--- What this task involves ---
All of the data below needs to be set down again, exactly as shown.

======== Task data ========

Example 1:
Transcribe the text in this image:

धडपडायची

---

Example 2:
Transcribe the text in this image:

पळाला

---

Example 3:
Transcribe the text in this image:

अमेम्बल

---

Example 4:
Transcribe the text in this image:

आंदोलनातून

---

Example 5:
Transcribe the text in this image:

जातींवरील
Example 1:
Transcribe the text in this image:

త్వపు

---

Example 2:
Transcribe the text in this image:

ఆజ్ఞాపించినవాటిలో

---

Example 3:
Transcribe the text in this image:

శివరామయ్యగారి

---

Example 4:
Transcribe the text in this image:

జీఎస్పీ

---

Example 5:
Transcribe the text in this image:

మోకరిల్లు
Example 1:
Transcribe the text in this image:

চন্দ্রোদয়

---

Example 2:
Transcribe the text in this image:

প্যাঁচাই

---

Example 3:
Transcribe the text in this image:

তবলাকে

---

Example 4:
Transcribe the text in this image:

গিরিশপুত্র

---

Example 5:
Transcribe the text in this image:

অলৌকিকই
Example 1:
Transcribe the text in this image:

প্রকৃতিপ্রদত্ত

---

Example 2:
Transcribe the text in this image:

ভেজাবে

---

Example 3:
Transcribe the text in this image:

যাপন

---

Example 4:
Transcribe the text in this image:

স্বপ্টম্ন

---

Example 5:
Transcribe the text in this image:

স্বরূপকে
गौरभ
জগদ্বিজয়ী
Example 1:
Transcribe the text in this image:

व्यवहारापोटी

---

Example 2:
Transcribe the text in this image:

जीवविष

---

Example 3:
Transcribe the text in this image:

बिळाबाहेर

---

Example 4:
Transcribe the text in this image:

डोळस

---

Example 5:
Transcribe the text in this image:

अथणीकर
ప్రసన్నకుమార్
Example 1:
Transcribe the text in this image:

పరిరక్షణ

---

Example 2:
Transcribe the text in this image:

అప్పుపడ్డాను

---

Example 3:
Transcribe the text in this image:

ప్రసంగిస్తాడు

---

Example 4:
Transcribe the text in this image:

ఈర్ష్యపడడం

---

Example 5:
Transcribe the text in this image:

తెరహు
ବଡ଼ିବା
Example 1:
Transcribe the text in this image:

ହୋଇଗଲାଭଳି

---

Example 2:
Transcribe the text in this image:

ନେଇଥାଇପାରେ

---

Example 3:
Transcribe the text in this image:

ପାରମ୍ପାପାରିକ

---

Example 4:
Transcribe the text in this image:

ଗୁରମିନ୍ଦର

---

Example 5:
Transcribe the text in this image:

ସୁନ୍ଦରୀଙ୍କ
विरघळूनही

========

--- Task answer ---
Example 1:
Transcribe the text in this image:

धडपडायची

---

Example 2:
Transcribe the text in this image:

पळाला

---

Example 3:
Transcribe the text in this image:

अमेम्बल

---

Example 4:
Transcribe the text in this image:

आंदोलनातून

---

Example 5:
Transcribe the text in this image:

जातींवरील
Example 1:
Transcribe the text in this image:

త్వపు

---

Example 2:
Transcribe the text in this image:

ఆజ్ఞాపించినవాటిలో

---

Example 3:
Transcribe the text in this image:

శివరామయ్యగారి

---

Example 4:
Transcribe the text in this image:

జీఎస్పీ

---

Example 5:
Transcribe the text in this image:

మోకరిల్లు
Example 1:
Transcribe the text in this image:

চন্দ্রোদয়

---

Example 2:
Transcribe the text in this image:

প্যাঁচাই

---

Example 3:
Transcribe the text in this image:

তবলাকে

---

Example 4:
Transcribe the text in this image:

গিরিশপুত্র

---

Example 5:
Transcribe the text in this image:

অলৌকিকই
Example 1:
Transcribe the text in this image:

প্রকৃতিপ্রদত্ত

---

Example 2:
Transcribe the text in this image:

ভেজাবে

---

Example 3:
Transcribe the text in this image:

যাপন

---

Example 4:
Transcribe the text in this image:

স্বপ্টম্ন

---

Example 5:
Transcribe the text in this image:

স্বরূপকে
गौरभ
জগদ্বিজয়ী
Example 1:
Transcribe the text in this image:

व्यवहारापोटी

---

Example 2:
Transcribe the text in this image:

जीवविष

---

Example 3:
Transcribe the text in this image:

बिळाबाहेर

---

Example 4:
Transcribe the text in this image:

डोळस

---

Example 5:
Transcribe the text in this image:

अथणीकर
ప్రసన్నకుమార్
Example 1:
Transcribe the text in this image:

పరిరక్షణ

---

Example 2:
Transcribe the text in this image:

అప్పుపడ్డాను

---

Example 3:
Transcribe the text in this image:

ప్రసంగిస్తాడు

---

Example 4:
Transcribe the text in this image:

ఈర్ష్యపడడం

---

Example 5:
Transcribe the text in this image:

తెరహు
ବଡ଼ିବା
Example 1:
Transcribe the text in this image:

ହୋଇଗଲାଭଳି

---

Example 2:
Transcribe the text in this image:

ନେଇଥାଇପାରେ

---

Example 3:
Transcribe the text in this image:

ପାରମ୍ପାପାରିକ

---

Example 4:
Transcribe the text in this image:

ଗୁରମିନ୍ଦର

---

Example 5:
Transcribe the text in this image:

ସୁନ୍ଦରୀଙ୍କ
विरघळूनही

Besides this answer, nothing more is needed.